Lijun Liu v. Mukasey
This text of 272 F. App'x 549 (Lijun Liu v. Mukasey) is published on Counsel Stack Legal Research, covering Court of Appeals for the Ninth Circuit primary law. Counsel Stack provides free access to over 12 million legal documents including statutes, case law, regulations, and constitutions.
Opinion
MEMORANDUM
Lijun Liu, a native and citizen of China, petitions pro se for review of the Board of Immigration Appeals’ (“BIA”) order summarily affirming an immigration judge’s (“IJ”) decision denying her application for asylum, withholding of removal, and relief under the Convention Against Torture (“CAT”).

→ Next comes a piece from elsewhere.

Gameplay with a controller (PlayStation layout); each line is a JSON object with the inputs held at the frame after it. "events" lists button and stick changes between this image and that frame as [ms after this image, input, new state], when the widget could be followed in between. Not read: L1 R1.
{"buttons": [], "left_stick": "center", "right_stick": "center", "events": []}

Our jurisdiction is governed by 8 U.S.C. § 1252. We review for substantial evidence, INS v. Elias-Zacarias, 502 U.S. 478, 481 & n. 1, 112 S.Ct. 812, 117 L.Ed.2d 38 (1992), and we deny in part, and dismiss in part, the petition for review.
Substantial evidence supports the IJ’s conclusion that Liu’s testimony was not credible because Liu testified inconsistently as to whether she was persecuted on account of being Christian. See Li v. Ashcroft, 378 F.3d 959, 962 & 964 (9th Cir. 2004).

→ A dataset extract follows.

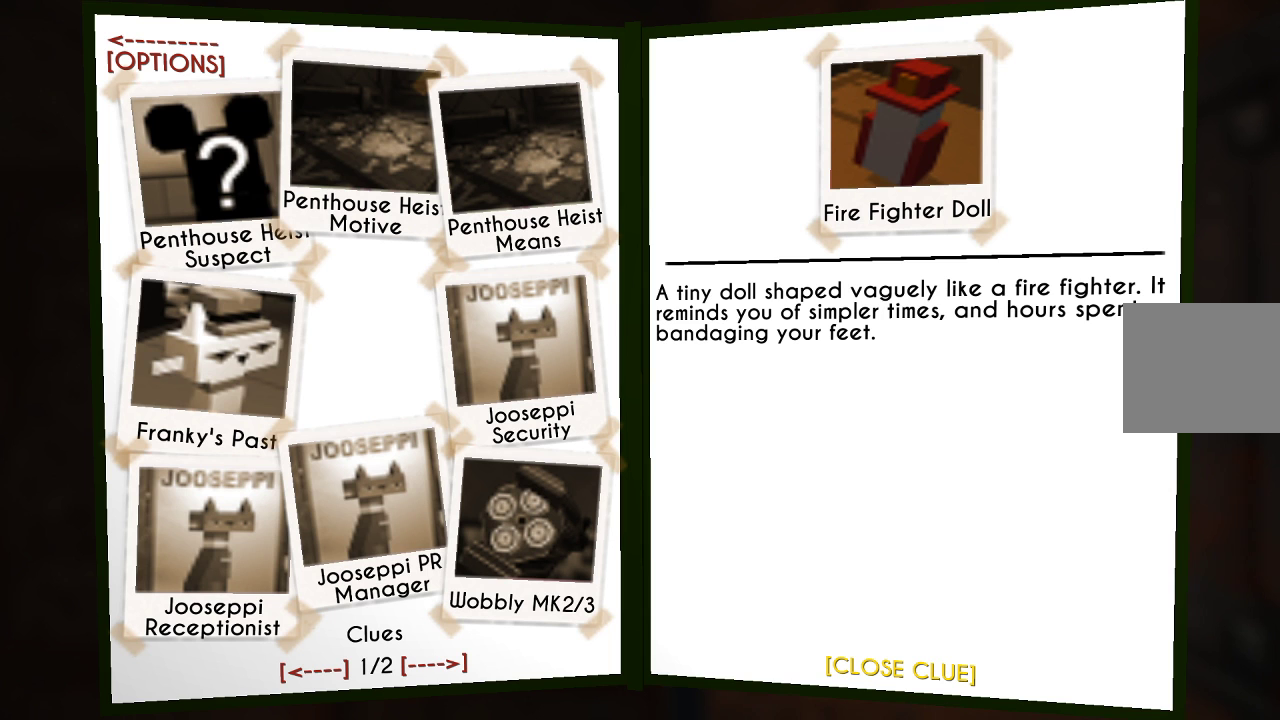
{"buttons": [], "left_stick": "center", "right_stick": "center", "events": []}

In addition, even assuming credibility, substantial evidence supports the IJ’s conclusion that Liu did not establish past persecution because the mistreatment Liu experienced at the hands of the Chinese police did not rise to the level of persecution. See Gu v. Gonzales, 454 F.3d 1014, 1019-21 (9th Cir.2006). Further, substantial evidence supports the IJ’s conclusion that Liu has failed to establish a well-founded fear of future persecution. See id. at 1021-22.
We lack jurisdiction to consider Liu’s withholding of removal and CAT claims, as well as her contention raised for the first time before this court that she faces persecution as a Chinese Christian in Indonesia, because she failed to raise these claims before the BIA. See Barron v. Ashcroft, 358 F.3d 674, 677-78 (9th Cir.2004).
PETITION FOR REVIEW DENIED in part; DISMISSED in part.
This disposition is not appropriate for publication and is not precedent except as provided by 9th Cir. R. 36-3.